The Catholic initiative “Wir sind Kirche” (We are the Church) demanded a personal confession of guilt from Benedict XVI. The spokesman for the victims’ group Eckiger Tisch (Non-Round Table), Matthias Katsch, said Ratzinger only ever admitted what could no longer be denied. Instead of taking responsibility, the former pope shifted the blame onto others, he said.

The former cardinal of Munich, 93-year-old Friedrich Wetter, accepted personal responsibility for cases of abuse in the Catholic Church.
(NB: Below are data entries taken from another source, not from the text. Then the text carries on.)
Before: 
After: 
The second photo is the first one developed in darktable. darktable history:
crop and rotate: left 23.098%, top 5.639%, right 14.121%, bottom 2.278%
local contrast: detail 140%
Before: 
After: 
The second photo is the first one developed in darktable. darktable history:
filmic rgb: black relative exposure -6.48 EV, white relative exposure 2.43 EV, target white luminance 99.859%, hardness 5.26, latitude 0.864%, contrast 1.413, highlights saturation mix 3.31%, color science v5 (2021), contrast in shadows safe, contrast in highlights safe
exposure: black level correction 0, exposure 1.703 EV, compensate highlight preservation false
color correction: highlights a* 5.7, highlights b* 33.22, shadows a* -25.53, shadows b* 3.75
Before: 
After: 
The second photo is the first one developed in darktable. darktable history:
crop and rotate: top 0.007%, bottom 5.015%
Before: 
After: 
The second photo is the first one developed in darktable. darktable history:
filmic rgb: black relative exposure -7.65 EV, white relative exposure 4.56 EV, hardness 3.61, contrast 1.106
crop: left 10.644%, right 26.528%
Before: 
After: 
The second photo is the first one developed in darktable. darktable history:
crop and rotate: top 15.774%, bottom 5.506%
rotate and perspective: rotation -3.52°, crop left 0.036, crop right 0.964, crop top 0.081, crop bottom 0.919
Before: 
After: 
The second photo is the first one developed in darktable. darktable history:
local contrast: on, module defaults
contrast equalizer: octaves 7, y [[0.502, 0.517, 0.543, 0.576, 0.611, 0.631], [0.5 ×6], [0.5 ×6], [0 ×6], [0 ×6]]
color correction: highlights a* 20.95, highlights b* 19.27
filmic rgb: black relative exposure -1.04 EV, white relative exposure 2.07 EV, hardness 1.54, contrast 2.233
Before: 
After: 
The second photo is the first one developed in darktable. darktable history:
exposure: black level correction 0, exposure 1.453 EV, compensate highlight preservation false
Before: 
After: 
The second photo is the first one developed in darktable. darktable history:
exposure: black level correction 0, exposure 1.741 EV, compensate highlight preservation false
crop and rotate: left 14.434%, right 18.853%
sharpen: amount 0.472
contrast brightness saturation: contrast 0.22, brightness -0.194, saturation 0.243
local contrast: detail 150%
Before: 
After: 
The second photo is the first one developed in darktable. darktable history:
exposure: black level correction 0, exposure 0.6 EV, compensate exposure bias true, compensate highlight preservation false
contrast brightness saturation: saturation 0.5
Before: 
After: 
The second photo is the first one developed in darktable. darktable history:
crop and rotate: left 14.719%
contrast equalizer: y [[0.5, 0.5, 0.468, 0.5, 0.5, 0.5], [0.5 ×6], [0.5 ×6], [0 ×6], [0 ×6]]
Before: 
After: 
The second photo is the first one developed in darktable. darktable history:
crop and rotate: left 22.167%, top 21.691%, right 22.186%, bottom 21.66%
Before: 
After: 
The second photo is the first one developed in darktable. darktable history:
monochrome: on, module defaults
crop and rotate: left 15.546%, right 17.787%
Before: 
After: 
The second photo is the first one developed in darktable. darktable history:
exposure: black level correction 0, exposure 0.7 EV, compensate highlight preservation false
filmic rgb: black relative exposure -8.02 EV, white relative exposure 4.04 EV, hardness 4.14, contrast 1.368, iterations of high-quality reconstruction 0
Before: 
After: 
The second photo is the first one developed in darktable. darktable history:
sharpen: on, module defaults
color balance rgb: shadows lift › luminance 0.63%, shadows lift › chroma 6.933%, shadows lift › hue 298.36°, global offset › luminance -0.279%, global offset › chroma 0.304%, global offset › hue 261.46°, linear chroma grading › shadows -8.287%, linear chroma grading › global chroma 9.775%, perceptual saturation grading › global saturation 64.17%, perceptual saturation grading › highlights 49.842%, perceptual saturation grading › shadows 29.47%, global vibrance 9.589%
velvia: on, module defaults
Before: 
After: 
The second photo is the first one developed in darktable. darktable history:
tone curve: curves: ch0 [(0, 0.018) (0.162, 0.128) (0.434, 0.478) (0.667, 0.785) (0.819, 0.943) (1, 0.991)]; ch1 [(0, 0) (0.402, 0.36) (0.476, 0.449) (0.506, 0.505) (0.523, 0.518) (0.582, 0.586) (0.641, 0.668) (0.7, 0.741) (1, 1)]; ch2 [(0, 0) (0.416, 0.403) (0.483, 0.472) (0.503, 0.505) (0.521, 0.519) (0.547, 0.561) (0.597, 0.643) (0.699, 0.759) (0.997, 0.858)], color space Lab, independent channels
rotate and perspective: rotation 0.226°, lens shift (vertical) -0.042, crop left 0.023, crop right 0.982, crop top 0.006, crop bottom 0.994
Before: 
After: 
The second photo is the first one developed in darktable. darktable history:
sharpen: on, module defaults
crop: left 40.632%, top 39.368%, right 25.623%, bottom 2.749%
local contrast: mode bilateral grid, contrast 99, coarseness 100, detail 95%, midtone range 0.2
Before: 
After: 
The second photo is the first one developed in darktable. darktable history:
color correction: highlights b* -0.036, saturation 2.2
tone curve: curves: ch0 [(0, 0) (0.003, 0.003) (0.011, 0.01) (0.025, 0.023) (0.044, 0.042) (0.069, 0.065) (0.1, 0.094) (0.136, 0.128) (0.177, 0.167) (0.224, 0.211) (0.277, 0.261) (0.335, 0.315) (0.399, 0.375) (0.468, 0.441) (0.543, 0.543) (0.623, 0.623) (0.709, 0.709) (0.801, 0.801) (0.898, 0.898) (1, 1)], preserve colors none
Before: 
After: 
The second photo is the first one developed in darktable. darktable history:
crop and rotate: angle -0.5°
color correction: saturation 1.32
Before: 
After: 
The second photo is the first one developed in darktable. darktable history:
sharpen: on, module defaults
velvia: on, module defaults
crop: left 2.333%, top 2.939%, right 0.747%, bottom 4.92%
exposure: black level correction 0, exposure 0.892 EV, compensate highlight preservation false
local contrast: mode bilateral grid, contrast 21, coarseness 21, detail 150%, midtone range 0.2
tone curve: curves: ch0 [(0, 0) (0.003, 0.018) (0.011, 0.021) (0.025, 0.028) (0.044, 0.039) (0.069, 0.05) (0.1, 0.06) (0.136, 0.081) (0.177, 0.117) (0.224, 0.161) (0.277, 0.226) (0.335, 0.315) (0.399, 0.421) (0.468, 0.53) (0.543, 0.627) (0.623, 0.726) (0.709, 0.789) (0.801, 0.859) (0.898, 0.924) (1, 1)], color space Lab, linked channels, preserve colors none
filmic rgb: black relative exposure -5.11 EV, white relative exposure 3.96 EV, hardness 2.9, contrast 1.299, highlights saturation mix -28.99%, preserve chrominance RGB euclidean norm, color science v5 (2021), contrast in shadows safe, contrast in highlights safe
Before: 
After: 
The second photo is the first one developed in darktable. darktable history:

Meanwhile, the former cardinal of Munich, 93-year-old Friedrich Wetter, accepted personal responsibility for cases of abuse in the Catholic Church. In a statement published on Tuesday in response to the Munich abuse report, he admitted he had failed before 2010 to confront in depth the grave and destructive impact of abuse on children and young people.

Wetter explicitly apologized for his “wrong decision” in the prominent abuse case of the priest H., which the Munich abuse report devotes more than 350 pages to. H. should no longer have been employed in pastoral care, he said.

In response to the latest revelations, the German Bishops’ Conference also released a new statement on Tuesday on the reappraisal of abuse. The new findings had “deeply shaken” them, the bishops wrote. They added: “We feel the considerable loss of confidence and understand the great mistrust that is shown to us bishops by society and by the faithful.”

At the same time, they pledged to continue to “reappraise our own guilt—independently and free of false considerations,” and to take the necessary consequences.

They said the reappraisal not only brought to light the shameful behavior of the offenders but also showed “how church leaders have behaved inappropriately and wrongly. Personal responsibility—also of former leaders—must not be diminished.”